We then enabled TLS on the LAN1 SIP Registrar on the IPO and as soon as this is done, seems the IPO changes the default firmware of the B179 to another firmware which is TLS and SRTP enabled.
Notice that the B179 has two firmware files, one with TLS and another without TLS.

https://support.avaya.com/downloads...20_0&productId=P0968&releaseId=B179 SIP 2.4.x

Since that time, the B179 has never held registrations if they register!!

We figured out that to fix this, we should get away from TLS, to do so:
- we changed the firmware on the IPO to be the one without TLS and SRTP.
- we followed this process to restore the firmware on the B179s to factory firmware

https://www.youtube.com/watch?v=DXBA75x9RLg

- Afterwards B179s booted normally and upgraded to the [latest now 2.4] with no TLS.
- no B179s configuration doesn't have TLS at all and works perfectly.

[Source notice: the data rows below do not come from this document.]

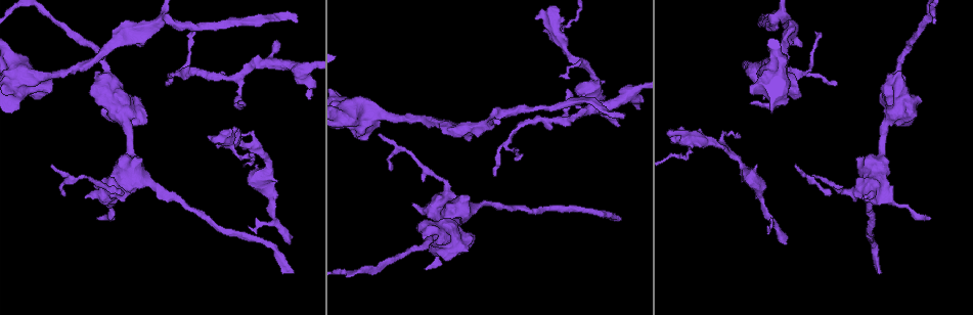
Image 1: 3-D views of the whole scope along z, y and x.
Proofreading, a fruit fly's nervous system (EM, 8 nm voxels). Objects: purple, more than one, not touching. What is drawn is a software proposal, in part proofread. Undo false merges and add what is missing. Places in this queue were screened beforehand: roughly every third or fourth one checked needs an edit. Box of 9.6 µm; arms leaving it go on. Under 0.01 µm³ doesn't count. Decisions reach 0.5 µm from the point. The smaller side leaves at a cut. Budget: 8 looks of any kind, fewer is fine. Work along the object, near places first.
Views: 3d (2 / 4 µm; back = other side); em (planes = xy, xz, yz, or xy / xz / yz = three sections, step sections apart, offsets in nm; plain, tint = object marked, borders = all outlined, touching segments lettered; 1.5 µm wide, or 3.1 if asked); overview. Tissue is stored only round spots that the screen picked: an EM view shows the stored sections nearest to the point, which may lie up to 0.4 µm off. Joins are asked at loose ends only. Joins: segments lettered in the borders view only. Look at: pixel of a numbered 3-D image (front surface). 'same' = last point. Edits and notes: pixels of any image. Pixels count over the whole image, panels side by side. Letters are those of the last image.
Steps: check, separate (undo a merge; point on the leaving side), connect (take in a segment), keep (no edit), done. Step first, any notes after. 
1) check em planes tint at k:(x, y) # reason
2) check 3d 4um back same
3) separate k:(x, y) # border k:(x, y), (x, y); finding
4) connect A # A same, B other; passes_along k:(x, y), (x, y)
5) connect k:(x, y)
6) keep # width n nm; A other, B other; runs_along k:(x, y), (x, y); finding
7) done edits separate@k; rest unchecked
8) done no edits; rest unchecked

check 3d 2um at 1:(398, 146) # sharp bend

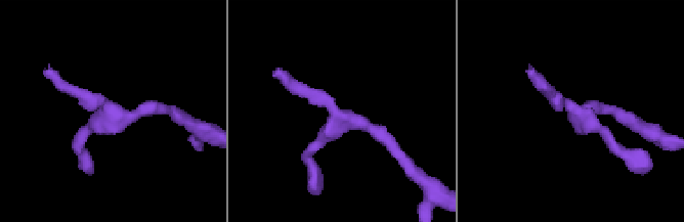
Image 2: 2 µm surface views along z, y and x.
check em xy step 8 tint at 2:(344, 119)

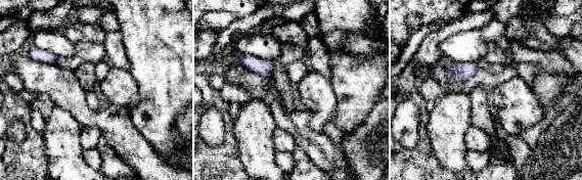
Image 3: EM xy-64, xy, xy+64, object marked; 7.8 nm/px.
check em planes borders same # cut it another way

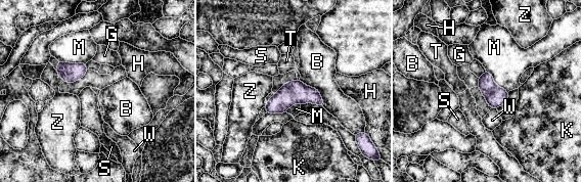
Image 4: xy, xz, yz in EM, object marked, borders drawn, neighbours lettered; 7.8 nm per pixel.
keep # B other, G other, H other, K other, M other, S other, T other, W other, Z other; continuous, no second cell

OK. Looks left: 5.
check em planes borders at 1:(617, 125) # tapers out

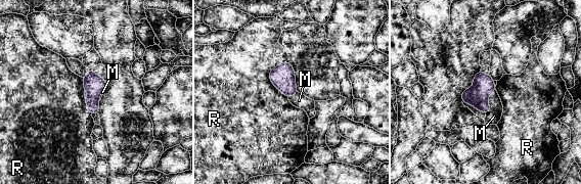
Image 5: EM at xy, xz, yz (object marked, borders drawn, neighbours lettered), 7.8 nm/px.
connect 5:(494, 116) # width 160 nm; M same, R other; the cell continues

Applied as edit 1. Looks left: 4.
check overview # redraw

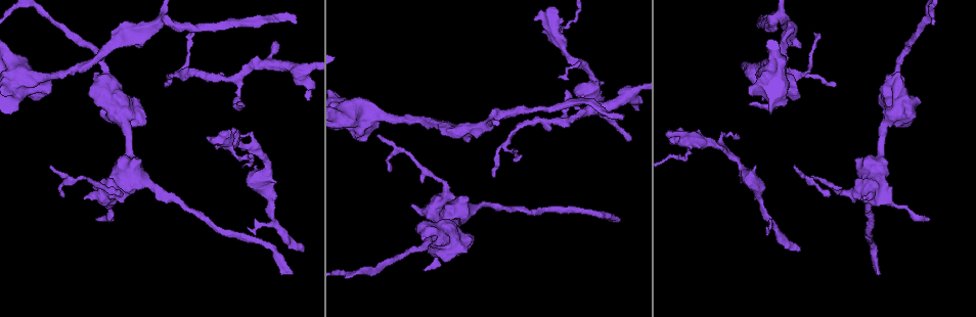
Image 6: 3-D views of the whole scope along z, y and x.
check em planes borders at 6:(292, 274) # thin end

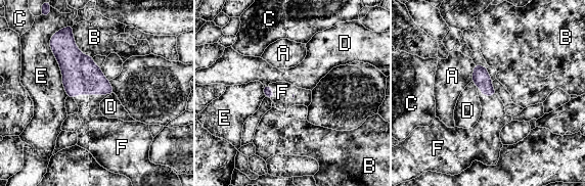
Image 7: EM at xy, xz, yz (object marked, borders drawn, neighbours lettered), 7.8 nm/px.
connect 7:(94, 126) # A other, B other, C other, D other, E other, F same; the cell continues

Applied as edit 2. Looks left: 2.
done edits connect@5, connect@7; rest unchecked

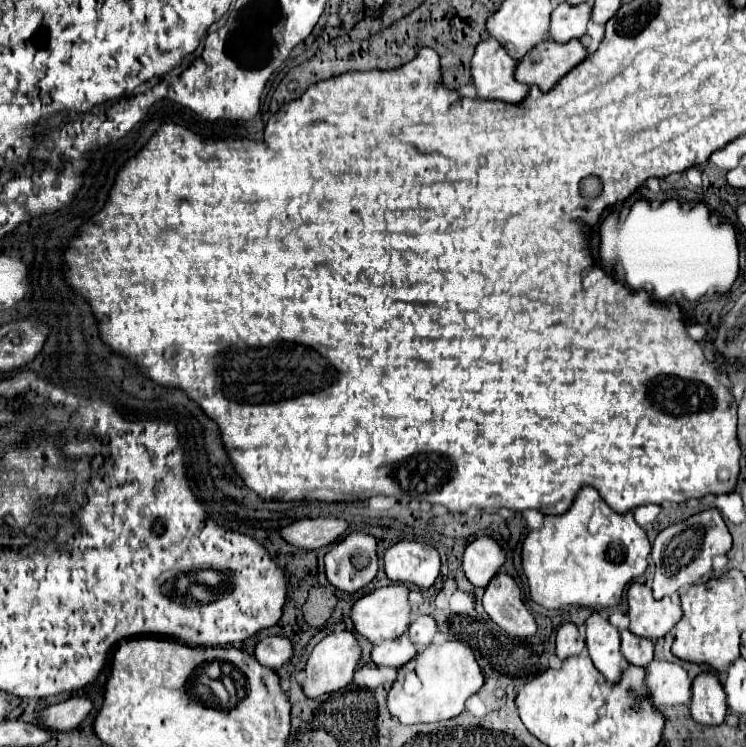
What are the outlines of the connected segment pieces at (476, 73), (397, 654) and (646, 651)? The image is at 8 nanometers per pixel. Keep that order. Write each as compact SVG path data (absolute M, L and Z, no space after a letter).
M487 38L479 42L471 58L471 82L477 90L477 98L511 104L521 102L529 88L513 80L515 64L497 40Z
M403 634L399 638L395 638L395 640L375 644L373 650L371 650L371 662L377 664L377 666L399 668L399 666L403 666L403 662L411 660L411 656L415 656L415 652L417 652L417 648Z
M629 630L621 632L621 652L627 658L629 664L633 666L649 666L649 662L653 660L653 642L647 638L639 638L635 634L631 634Z

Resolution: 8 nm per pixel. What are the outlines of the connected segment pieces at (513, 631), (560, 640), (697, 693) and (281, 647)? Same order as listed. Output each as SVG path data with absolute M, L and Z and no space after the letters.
M497 574L485 594L483 608L489 618L511 636L533 636L537 632L531 612L521 600L521 590L509 574Z
M563 624L557 632L557 656L567 660L571 656L579 656L585 648L585 640L579 636L579 628L575 624Z
M713 672L699 674L693 680L691 716L703 726L719 726L727 716L725 692L719 678Z
M267 636L255 648L255 658L267 668L281 668L293 654L293 646L283 636Z

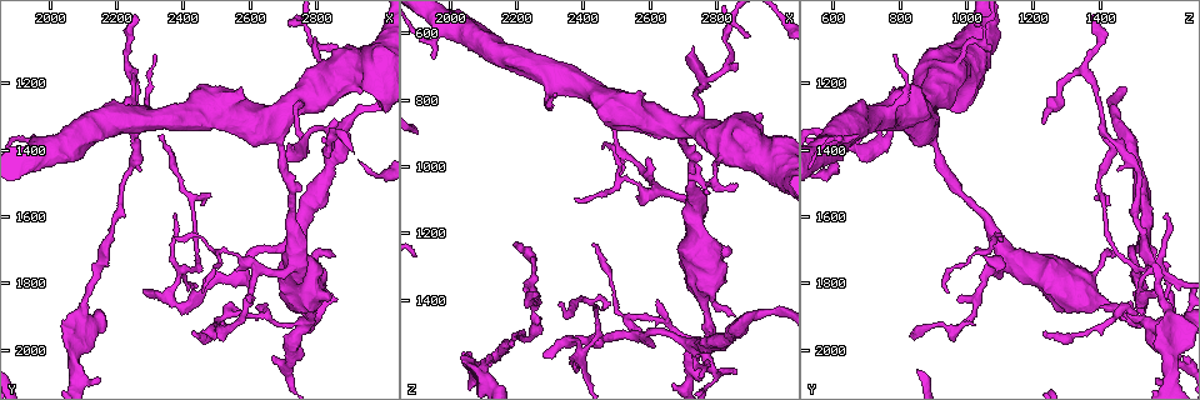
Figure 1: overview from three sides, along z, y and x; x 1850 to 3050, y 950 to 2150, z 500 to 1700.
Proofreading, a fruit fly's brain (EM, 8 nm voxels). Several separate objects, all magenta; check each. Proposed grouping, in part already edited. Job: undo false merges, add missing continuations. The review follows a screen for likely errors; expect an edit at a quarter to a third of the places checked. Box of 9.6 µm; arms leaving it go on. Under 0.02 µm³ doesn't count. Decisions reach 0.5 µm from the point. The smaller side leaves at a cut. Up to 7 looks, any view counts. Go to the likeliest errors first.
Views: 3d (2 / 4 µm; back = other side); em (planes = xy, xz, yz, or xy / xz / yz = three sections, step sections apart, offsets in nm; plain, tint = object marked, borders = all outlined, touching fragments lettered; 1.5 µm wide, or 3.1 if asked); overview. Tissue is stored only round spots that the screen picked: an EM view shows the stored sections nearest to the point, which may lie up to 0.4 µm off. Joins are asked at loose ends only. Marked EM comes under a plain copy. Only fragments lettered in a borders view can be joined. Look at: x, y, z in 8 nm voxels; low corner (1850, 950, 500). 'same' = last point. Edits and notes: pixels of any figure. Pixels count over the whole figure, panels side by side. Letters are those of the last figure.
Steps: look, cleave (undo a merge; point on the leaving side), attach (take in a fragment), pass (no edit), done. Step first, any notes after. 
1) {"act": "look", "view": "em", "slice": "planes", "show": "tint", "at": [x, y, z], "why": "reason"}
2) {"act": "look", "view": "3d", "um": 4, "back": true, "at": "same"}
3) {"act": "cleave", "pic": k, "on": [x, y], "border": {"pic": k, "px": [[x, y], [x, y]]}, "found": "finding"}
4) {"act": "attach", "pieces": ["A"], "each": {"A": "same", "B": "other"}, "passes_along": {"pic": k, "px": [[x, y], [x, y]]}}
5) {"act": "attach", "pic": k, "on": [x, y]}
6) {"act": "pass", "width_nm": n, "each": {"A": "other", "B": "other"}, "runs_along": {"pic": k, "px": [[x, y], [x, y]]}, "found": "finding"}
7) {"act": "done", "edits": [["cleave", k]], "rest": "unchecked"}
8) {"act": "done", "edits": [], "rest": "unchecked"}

{"act": "look", "view": "em", "slice": "yz", "step": 8, "show": "tint", "at": [2280, 1820, 1570], "why": "free end"}

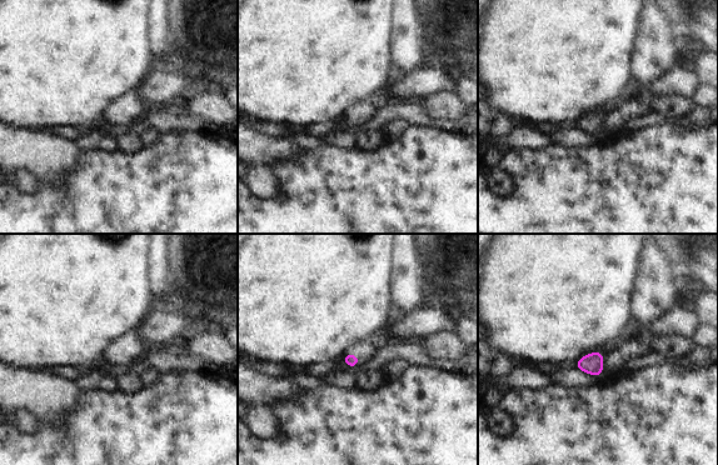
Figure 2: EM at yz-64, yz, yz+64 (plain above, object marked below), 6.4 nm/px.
{"act": "look", "view": "em", "slice": "planes", "show": "borders", "at": "same", "why": "cut it another way"}

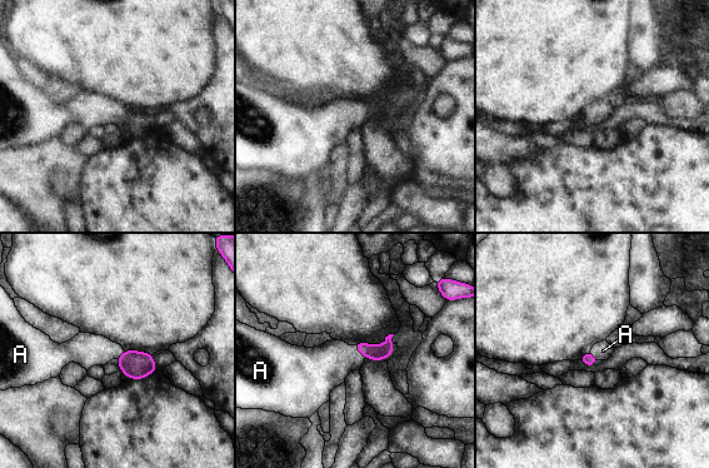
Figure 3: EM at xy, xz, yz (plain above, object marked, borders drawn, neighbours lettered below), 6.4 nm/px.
{"act": "attach", "pieces": ["A"], "each": {"A": "same"}, "passes_along": {"pic": 3, "px": [[380, 352], [359, 350], [325, 367]]}, "found": "it goes on there"}

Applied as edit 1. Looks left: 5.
{"act": "look", "view": "overview"}

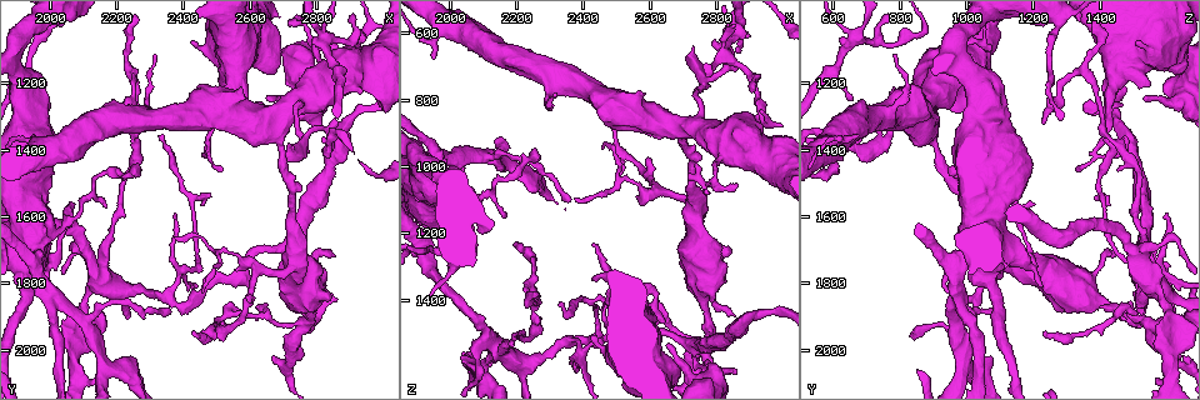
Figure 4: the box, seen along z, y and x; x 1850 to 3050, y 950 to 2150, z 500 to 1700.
{"act": "look", "view": "em", "slice": "planes", "show": "borders", "at": [2430, 1950, 1230], "why": "branch stops here"}

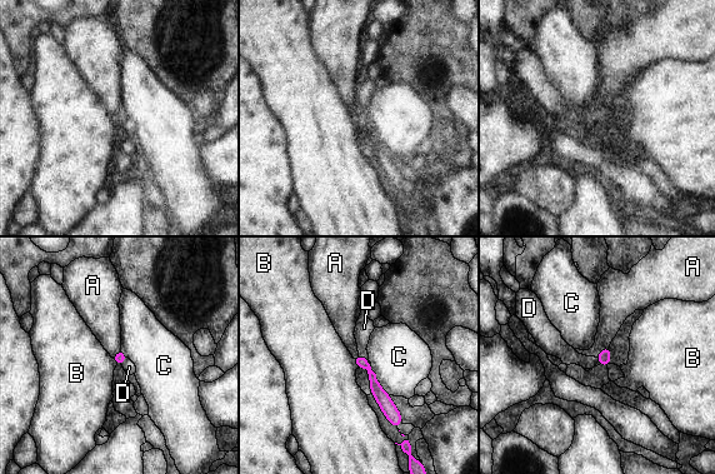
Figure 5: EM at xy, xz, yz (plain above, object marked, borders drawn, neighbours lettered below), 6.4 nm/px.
{"act": "attach", "pieces": ["D"], "width_nm": 80, "each": {"A": "other", "B": "other", "C": "other", "D": "same"}, "passes_along": {"pic": 5, "px": [[360, 362], [364, 357], [364, 328]]}, "found": "it goes on there"}

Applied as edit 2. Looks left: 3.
{"act": "look", "view": "em", "slice": "planes", "show": "borders", "at": [2700, 1320, 890], "why": "three arms meet"}

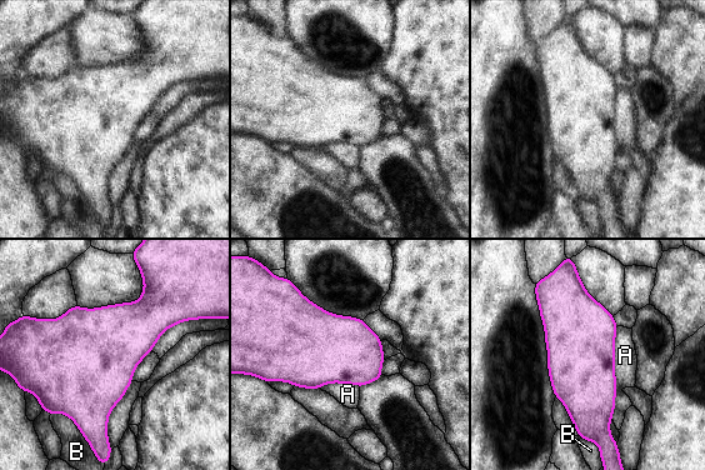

Let me know if this is unclear or if you need anyhelp with it.

 

[derfloh]

That's a workaround but not a solution. It is for pre 9.1 systems. With R9.1 you are able to use TLS. You only have to let the B179 trust the certificate used by IPO. Have a look at technical bulletin No. 175.

 

[derfloh]

And to be honest. I would avoid using the autogenerated files from IPO. Create a bunch of them for all devices and copy them to SD card. Change needed IP addresses and you will be fine. No more surprises about changed settings or firmware updates you don't want to have.